The Ghost of Thomas Kempe by Penelope Lively is the first of her many books for children that I’ve read and I really enjoyed it. It was first published in 1973.
It’s the story of the Harrison family who have recently moved into an old cottage in Oxfordshire. There’s mum and dad and two children James and Helen and Tim the dog. James and Helen have a typical brother/sister relationship, often at loggerheads but occasionally united.
The house had needed a few repairs to be done to it before they moved in, James’s attic bedroom hadn’t been used for years, in fact the workmen had had to remove nails from the door to get in, it had been well blocked up.
James likes his bedroom but strange things happen in it. Things move and get broken, there are often cold draughts, and old fashioned writing appears in various places and Tim barks at thin air. With his reputation of being a bit naughty it’s not surprising that James’s parents blame him for all the nonsense that’s been going on. He’s in trouble and knows that there’s a poltergeist which has travelled from his room and is broadening its horizons, beginning to cause trouble in the village too.

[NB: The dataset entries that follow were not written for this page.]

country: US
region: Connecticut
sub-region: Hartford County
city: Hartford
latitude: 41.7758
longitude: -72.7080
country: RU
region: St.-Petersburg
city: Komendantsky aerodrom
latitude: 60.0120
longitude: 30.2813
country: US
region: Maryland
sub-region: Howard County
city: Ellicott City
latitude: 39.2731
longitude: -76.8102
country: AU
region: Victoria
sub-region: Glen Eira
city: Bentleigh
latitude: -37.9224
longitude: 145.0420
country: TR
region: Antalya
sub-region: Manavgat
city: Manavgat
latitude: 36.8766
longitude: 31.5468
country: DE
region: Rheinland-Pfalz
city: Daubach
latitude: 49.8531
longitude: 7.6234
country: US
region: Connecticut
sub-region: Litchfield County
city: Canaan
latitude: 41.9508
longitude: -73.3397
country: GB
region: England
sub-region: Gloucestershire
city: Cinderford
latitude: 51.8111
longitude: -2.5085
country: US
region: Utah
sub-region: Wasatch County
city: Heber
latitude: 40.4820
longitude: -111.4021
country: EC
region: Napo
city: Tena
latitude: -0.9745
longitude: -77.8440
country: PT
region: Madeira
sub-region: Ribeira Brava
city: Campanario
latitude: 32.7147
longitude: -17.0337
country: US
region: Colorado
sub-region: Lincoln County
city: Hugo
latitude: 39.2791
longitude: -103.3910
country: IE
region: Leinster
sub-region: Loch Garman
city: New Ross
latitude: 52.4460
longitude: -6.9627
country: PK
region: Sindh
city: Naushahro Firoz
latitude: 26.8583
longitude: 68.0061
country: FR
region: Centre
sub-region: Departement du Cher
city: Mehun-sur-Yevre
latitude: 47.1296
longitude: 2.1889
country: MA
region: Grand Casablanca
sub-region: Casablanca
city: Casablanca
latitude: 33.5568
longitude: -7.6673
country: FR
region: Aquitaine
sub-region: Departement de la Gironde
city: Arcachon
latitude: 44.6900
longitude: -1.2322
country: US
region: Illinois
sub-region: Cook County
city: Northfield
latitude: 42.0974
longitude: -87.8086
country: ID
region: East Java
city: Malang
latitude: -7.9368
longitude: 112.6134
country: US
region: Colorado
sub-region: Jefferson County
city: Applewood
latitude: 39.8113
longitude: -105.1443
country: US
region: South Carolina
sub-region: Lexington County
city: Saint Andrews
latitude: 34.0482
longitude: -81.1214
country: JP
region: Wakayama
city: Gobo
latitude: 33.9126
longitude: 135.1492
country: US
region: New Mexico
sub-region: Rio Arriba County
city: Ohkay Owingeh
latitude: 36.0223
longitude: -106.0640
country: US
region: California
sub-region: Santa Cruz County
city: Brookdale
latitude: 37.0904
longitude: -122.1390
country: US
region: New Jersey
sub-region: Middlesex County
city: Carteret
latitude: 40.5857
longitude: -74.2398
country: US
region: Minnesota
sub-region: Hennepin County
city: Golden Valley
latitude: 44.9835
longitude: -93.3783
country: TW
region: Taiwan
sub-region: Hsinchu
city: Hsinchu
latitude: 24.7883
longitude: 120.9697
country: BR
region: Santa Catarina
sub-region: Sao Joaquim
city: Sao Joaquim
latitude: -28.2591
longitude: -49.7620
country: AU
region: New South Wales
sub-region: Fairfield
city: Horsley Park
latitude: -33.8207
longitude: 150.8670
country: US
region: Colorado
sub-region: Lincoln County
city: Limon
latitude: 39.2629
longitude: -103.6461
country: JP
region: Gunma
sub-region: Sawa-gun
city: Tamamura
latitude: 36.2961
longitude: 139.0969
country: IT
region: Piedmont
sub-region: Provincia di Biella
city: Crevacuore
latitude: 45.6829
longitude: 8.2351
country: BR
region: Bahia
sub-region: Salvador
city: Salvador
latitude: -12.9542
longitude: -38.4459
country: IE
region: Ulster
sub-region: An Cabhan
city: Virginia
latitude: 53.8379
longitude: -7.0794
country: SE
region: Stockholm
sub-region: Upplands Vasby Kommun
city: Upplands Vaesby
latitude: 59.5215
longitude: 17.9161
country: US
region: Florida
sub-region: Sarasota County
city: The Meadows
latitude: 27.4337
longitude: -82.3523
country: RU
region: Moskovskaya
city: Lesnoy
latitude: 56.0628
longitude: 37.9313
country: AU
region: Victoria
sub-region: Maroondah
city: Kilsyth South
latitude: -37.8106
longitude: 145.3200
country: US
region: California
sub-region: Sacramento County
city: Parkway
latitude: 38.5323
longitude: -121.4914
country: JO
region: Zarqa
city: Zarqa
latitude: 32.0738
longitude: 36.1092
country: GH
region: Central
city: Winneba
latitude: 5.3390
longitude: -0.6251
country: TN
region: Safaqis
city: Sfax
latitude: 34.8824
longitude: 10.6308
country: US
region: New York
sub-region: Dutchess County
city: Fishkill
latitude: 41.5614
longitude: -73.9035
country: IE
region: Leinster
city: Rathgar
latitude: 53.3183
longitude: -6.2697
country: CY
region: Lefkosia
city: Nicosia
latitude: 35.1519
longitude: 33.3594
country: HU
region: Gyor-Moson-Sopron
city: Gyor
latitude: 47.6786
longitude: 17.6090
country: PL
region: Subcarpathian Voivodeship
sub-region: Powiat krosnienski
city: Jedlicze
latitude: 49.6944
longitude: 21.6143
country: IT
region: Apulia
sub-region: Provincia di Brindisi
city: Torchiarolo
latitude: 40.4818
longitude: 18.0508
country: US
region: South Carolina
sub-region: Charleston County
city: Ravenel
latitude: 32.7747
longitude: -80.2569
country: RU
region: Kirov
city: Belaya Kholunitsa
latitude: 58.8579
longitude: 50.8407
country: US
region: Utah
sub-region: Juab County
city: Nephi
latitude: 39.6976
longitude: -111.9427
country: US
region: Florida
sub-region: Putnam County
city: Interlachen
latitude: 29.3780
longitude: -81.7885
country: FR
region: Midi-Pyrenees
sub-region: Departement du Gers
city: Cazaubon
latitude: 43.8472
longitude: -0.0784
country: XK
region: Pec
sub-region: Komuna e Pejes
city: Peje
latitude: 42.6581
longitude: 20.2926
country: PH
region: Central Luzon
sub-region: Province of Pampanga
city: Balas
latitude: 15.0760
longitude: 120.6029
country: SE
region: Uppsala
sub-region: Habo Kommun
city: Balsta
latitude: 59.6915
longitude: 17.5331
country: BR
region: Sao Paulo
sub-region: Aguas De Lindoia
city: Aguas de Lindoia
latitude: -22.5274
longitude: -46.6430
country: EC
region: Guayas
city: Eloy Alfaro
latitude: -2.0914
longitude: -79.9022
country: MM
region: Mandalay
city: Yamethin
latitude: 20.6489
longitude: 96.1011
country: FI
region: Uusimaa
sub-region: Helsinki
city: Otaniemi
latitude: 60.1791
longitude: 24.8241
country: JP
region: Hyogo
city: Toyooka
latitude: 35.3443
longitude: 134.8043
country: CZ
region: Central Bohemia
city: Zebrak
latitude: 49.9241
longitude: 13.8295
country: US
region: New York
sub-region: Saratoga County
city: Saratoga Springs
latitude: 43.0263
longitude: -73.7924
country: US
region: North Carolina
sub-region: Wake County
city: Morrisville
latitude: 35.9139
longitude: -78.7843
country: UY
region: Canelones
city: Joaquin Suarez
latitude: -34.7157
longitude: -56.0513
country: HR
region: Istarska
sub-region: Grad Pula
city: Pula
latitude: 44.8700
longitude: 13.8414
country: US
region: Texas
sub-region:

It seems that the poltergeist is the spirit of a 17th century sorcerer called Thomas Kempe and he wants James to be his apprentice, but Thomas is not happy with the way modern life has evolved since he was last on the loose.
I would have loved this book as a child but like all well written children’s books it’s just as enjoyable a read for adults too. Lively won the Carnegie Medal for this book. I think the only other of her children’s books I have is The House in Norham Gardens. Have any of you read any of her books for youngsters?